[Directive A] Reproduce the ZFS panic post below word for word, from "As I don't know" to "consistently happening now.".
** Passage to read follows **
OK, so, I tried some new system mounts today, and each time the new
client attempts to mount, the zfs PANIC throws. This from 2 separate
client machines. It seems clear from the responsiveness problem last
week that it is impacting a single OST. After it happens, I power cycle
the OSS because it will not shut down cleanly, and it comes back fine (I
have pre-cycled the system where I tried the mount). The OSS is quiet,
no excessive traffic or load, so that does not match up with some Google
searches I found on this, where the OSS was under heavy load, and a fix
was purported to be found in an earlier version of this zfsonlinux. The
OST I suspect of being at the heart of this is always the last to finish
connecting as evidenced by the "lcdl dl" count of connections.
As I don't know what else to do, I am draining this OST and will
reformat/re-create it upon completion using spare disks. It would be
nice though if someone had a better way to fix this, or could truly
point to a reason why this is consistently happening now.
bob
On 2/10/2017 11:23 AM, Bob Ball wrote:
Well, I find this odd, to say the least. All of this below was from
yesterday, and persisted through a couple of reboots. Today, shortly
after I sent this, I found all the disks idle, but this one OST out of
6 totally unresponsive, so I power cycled the system, and it came up
just fine. No issues, no complaints, responsive.... So I have no
idea why this healed itself.
** End of Passage to read **
[Directive B] From the listing below, pick out every line that contains the string "skincare", and copy each one in full. Treat case as significant.
** Information follows **
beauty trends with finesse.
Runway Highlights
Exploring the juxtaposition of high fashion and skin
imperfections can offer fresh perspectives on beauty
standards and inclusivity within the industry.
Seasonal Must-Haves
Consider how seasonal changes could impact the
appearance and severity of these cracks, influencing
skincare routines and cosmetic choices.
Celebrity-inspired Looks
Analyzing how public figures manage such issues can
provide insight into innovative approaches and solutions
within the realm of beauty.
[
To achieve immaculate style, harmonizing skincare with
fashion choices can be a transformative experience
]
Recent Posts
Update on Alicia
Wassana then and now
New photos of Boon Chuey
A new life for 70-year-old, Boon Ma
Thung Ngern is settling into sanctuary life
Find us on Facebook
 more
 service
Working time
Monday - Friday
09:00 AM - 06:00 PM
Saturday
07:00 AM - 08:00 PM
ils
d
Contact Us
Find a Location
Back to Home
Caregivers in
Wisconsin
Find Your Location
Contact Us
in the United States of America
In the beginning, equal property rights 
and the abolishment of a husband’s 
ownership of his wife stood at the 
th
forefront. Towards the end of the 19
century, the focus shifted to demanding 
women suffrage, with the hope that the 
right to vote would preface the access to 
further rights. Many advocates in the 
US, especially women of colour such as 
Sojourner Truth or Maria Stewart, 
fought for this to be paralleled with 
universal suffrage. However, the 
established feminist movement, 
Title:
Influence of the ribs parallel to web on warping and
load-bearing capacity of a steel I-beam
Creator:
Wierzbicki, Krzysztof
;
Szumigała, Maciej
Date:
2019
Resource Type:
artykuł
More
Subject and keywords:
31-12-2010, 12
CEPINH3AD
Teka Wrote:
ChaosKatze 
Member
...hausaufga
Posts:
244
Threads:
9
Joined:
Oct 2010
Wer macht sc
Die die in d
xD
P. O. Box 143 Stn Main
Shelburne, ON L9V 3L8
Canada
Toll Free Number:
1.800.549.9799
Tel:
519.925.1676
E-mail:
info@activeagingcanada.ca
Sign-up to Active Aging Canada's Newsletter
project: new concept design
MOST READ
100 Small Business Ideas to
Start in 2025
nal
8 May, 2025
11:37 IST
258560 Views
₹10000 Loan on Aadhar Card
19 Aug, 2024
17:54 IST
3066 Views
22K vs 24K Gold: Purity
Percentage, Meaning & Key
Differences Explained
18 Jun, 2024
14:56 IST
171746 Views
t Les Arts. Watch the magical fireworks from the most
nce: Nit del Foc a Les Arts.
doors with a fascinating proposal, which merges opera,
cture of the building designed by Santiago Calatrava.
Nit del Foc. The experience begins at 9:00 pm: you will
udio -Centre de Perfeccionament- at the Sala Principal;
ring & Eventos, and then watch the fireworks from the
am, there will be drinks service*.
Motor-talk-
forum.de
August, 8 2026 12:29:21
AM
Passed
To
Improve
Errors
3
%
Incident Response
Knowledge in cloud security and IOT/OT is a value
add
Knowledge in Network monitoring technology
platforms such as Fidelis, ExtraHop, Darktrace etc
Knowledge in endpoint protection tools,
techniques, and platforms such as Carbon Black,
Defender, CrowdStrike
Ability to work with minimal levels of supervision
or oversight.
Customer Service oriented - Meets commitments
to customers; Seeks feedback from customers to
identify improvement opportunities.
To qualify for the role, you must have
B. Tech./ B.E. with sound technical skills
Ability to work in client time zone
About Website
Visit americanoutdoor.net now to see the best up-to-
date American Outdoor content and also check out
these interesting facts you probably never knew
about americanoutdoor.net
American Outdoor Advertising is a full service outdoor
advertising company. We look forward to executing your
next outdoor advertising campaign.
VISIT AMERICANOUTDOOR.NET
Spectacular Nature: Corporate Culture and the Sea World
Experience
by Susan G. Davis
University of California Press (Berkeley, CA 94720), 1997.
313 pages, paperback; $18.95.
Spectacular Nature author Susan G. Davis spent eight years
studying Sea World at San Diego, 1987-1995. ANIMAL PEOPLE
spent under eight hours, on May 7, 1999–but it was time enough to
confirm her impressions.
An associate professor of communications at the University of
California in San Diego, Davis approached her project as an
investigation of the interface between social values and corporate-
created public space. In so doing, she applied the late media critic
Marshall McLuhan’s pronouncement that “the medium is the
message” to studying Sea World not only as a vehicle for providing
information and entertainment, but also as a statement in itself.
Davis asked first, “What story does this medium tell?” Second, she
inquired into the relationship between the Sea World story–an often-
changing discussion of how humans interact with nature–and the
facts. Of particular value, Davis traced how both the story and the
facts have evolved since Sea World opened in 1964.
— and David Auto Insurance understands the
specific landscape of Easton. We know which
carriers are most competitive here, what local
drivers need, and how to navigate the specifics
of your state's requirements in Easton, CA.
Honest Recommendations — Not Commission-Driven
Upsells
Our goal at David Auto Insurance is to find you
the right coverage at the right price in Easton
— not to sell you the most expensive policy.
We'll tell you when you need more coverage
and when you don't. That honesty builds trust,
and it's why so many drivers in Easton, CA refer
** End of Information **
[Problem solution A]
As I don't know what else to do, I am draining this OST and will
reformat/re-create it upon completion using spare disks. It would be
nice though if someone had a better way to fix this, or could truly
point to a reason why this is consistently happening now.

[Problem solution B]
skincare routines and cosmetic choices.
To achieve immaculate style, harmonizing skincare with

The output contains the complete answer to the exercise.